The root cause is a classic Insecure Direct Object Reference (IDOR) vulnerability where the application fails to implement proper access control checks before returning sensitive data. The set_event method in the controller uses a direct find query without scoping to the current user's account, allowing any authenticated user to access any severance event by manipulating the ID parameter.

Attack Vector

The attack vector is network-based and requires low privileges (any registered local user account). An attacker can exploit this vulnerability by:

  1. Authenticating to the Mastodon instance with any valid user account
  2. Making requests to the severed relationships download endpoint
  3. Iterating through sequential event IDs to enumerate all severance events on the instance
  4. Downloading the relationship lists for events belonging to other users
ruby
# Vulnerable code (before patch)
def set_event
  @event = AccountRelationshipSeveranceEvent.find(params[:id])
end

# Fixed code (after patch)
def set_event
  @event = AccountRelationshipSeveranceEvent.where(account: current_account).find(params[:id])
end

Source: GitHub Commit

Detection Methods for CVE-2026-22246

Indicators of Compromise

  • Unusual patterns of requests to severed relationships endpoints with sequential or enumerated IDs
  • High volume of requests to /severed_relationships/:id endpoints from a single user account
  • Access logs showing requests to severance event IDs that don't belong to the requesting user

Detection Strategies

  • Monitor application logs for requests to the severed relationships controller with varying event IDs
  • Implement anomaly detection for users accessing multiple severance event records in short time periods
  • Review access patterns for the /severed_relationships endpoint looking for enumeration behavior

Monitoring Recommendations

  • Enable detailed logging for the SeveredRelationshipsController to capture all access attempts
  • Set up alerts for high-frequency access to severance event endpoints
  • Regularly audit access logs for patterns consistent with IDOR exploitation attempts

How to Mitigate CVE-2026-22246

Immediate Actions Required

  • Upgrade Mastodon to version 4.3.17, 4.4.11, or 4.5.4 immediately
  • Review application logs for potential exploitation attempts prior to patching
  • Consider temporarily disabling the severed relationships download feature if immediate upgrade is not possible

Patch Information

Mastodon has released security patches addressing this vulnerability.

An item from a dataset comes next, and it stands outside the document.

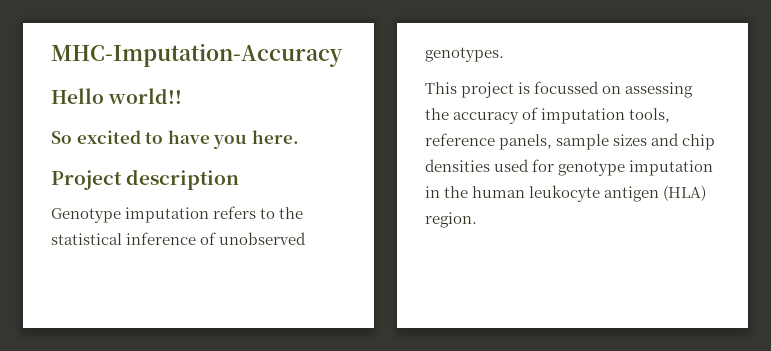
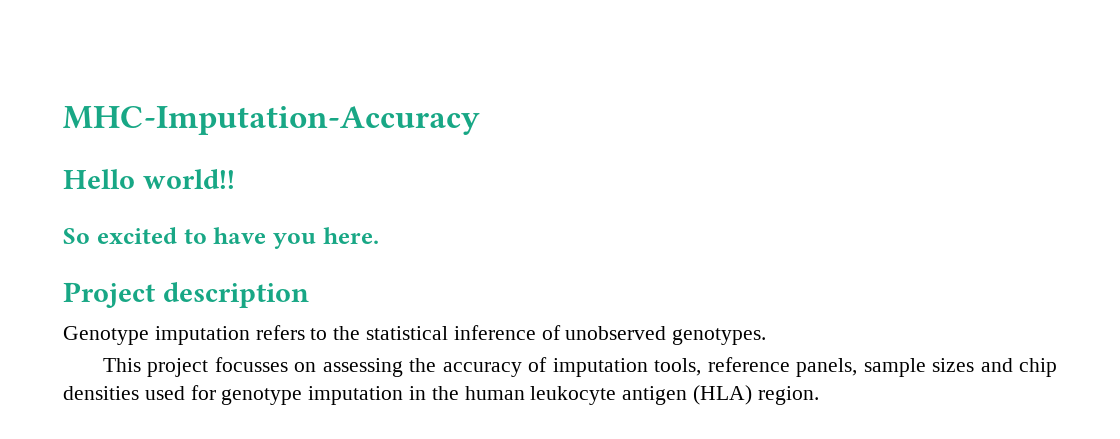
[518,81,600,94] is focussed -> [214,357,288,372] focusses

The fix adds proper authorization checks by scoping the database query to the current user's account. Updated versions include:

For additional details, refer to the GitHub Security Advisory.

Workarounds

  • If upgrading is not immediately possible, consider restricting access to the severed relationships feature at the web server level
  • Implement rate limiting on the affected endpoints to slow potential enumeration attempts
  • Monitor access logs closely for signs of exploitation while awaiting the upgrade window
bash
# Example nginx rate limiting for the affected endpoint
location /severed_relationships {
    limit_req zone=sensitive_endpoints burst=5 nodelay;
    proxy_pass http://mastodon_backend;
}

Disclaimer: This content was generated using AI. While we strive for accuracy, please verify critical information with official sources.